This meant that by increasing the normal carryback period from two years to five years we could access taxable earnings from 2004 before the passage of the American Jobs Creation Act of 2004 which exempted foreign earnings from current taxation.
Additionally, for tax purposes in 2008 the Company had a tax loss which it could not then carryback and created a full valuation allowance for the tax impact of the resulting carryforward. That is the Company did not recognize any P&L benefit for such loss. With the new act, however, the Company was able to reverse the valuation allowance creating a tax benefit in 2009.
Accordingly, the 2009 $34 million impact -- income statement impact reflected in our press release is made up of the $42.2 million cash benefit that we received from the carryback less an $8.3 million change in deferred tax liabilities.
Please turn to slide 10 for a brief discussion of two balance sheet line items. Investment in affiliated companies increased by $91 million, primarily as a result of the Company's net contribution to the FSO joint venture of $40 million. An additional $70 million increase arises from the change in the fair values of interest rate swaps held by our LNG and FSO joint ventures. These increases were partially offset by $14 million in distributions received from our LNG and ATC joint ventures.
Total debt, both current and long-term portions, increased by $423 million as the Company drew down $299 million on the secured debt agreement with the Export-Import Bank of China, CEXIM, as well as drawing down an additional $189 million from our long-term revolving credit facilities offset by repayments on loans of $65 million. In September 2009 the Company deposited $7.9 million in restricted cash to secure the maximum amount available to us under the CEXIM facility.

☆ ☆ ☆ ☆ ☆ ☆ ☆

▶ _PROMPT 1_
According to the earnings call excerpt, how much did the Company deposit in restricted cash in September 2009?
▶ _PROMPT 2_
Write down the stretch of the earnings call excerpt from "This meant that" through "benefit in 2009.".
▶ _PROMPT 3_
Extend the earnings call excerpt beyond its final sentence.

▶ _STORED DATA_
☆ ☆ ☆ ☆ ☆ ☆ ☆

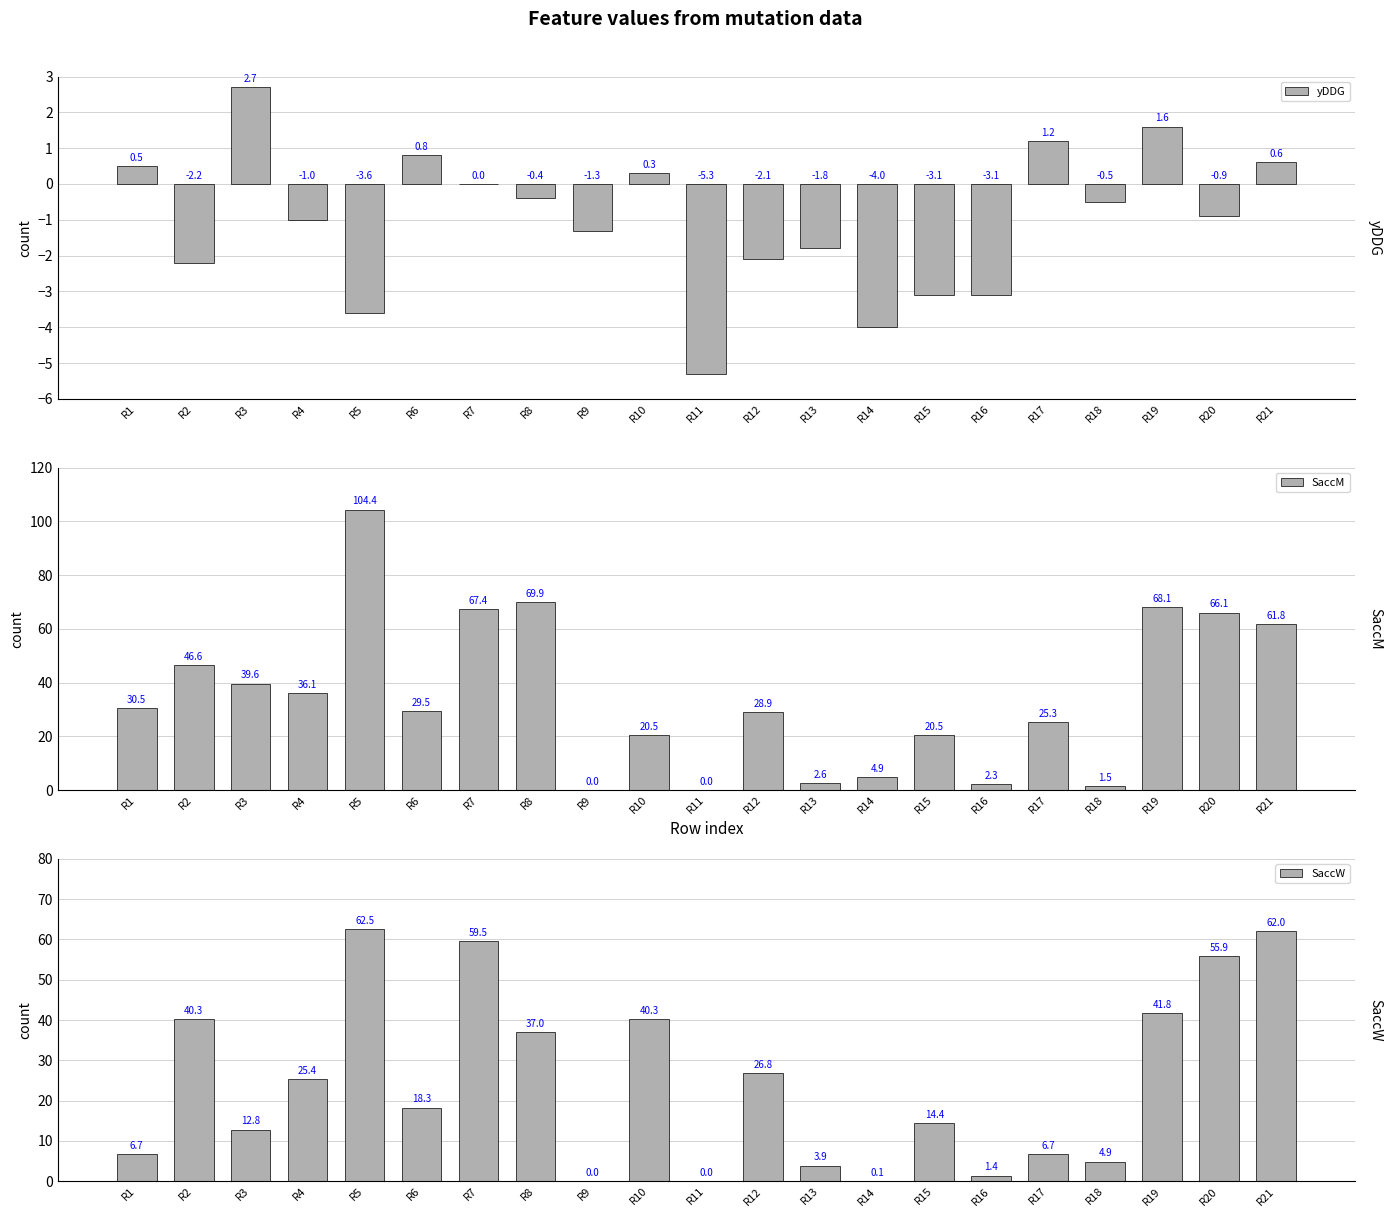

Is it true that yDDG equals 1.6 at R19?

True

☆ ☆ ☆ ☆ ☆ ☆ ☆

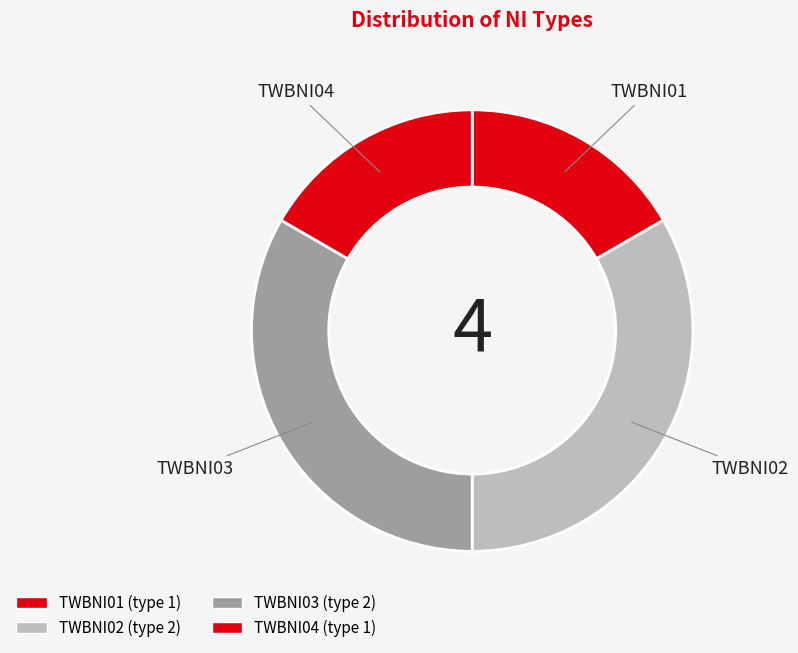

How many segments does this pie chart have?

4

☆ ☆ ☆ ☆ ☆ ☆ ☆

▶ _WRITTEN ANSWER 1_
$7.9 million

▶ _WRITTEN ANSWER 2_
This meant that by increasing the normal carryback period from two years to five years we could access taxable earnings from 2004 before the passage of the American Jobs Creation Act of 2004 which exempted foreign earnings from current taxation.
Additionally, for tax purposes in 2008 the Company had a tax loss which it could not then carryback and created a full valuation allowance for the tax impact of the resulting carryforward. That is the Company did not recognize any P&L benefit for such loss. With the new act, however, the Company was able to reverse the valuation allowance creating a tax benefit in 2009.

▶ _WRITTEN ANSWER 3_
Please turn to slide 11 for a discussion on fleet composition and fixed revenues. During 2009 there was a notable amount of fleet activity. Chartering in assets provides greater flexibility to us as markets change enabling us to redeliver vessels in accordance with contractual terms, and in certain cases affording charter-in extension and/or vessel purchase options.
At the beginning of 2009 59 vessels or 48% of our operating fleet were owned. During the year 20 chartered-in vessels or redelivered offset by four chartered-in newbuilds. Accordingly at year-end 2009, of our 106 vessel operating fleet 56% was owed. In 2010 an additional nine vessels will deliver offset by five redeliveries resulting in a projected operating fleet of 110 vessels, 64 of which, or 58%, will be owned.
The Company also manages its mix of fixed and spot business to maximize profitability while providing a given level of fixed revenue. Fixed revenues associated with noncancellable time charters for 2010 are approximately $275 million and represent 25% of total estimated revenue days. The Company's level of fixed revenues past generated from operations and current debt capacity provide a comfortable margin over our leased debt capital and other operating commitments for both 2010 and 2011.
One item I did want to call out was the benefit from forward freight agreements cover taken in 2007 and 2008 for calendar year 2009. Anticipating weak market conditions we entered into FFA contracts that ultimately resulted in $41 million in additional TCE revenues over that attainable in the spot market. Our expectations going into 2010 are that markets will improve, particularly in the second half of the year, and accordingly we have increased our aggregate spot exposure to maximize the profits.
Please turn to slide 12 for a discussion of 2010 guidance. As an aside, please note that our 2009 actual results were essentially in line with the guidance we provided in the last earnings call. Last year we introduced initiatives to manage costs companywide and we are pleased to have achieved the aggressive targets we set. Continuing this trend, our 2010 guidance is in line with our 2009 results.
Vessel expenses are expected to be in the range of $280 million to $300 million, consistent with 2009 actuals of $284 million. Cost per vessel day are also expected to remain relatively stable.
Charter hire expenses are expected to be in the range of $345 million to $370 million, which is a decrease of approximately $25 million to $50 million from 2009 actuals of just under $400 million. This decrease is attributable to the redelivery of more than 20 vessels in 2009 and decreased profit share offset by four new vessel additions in 2010.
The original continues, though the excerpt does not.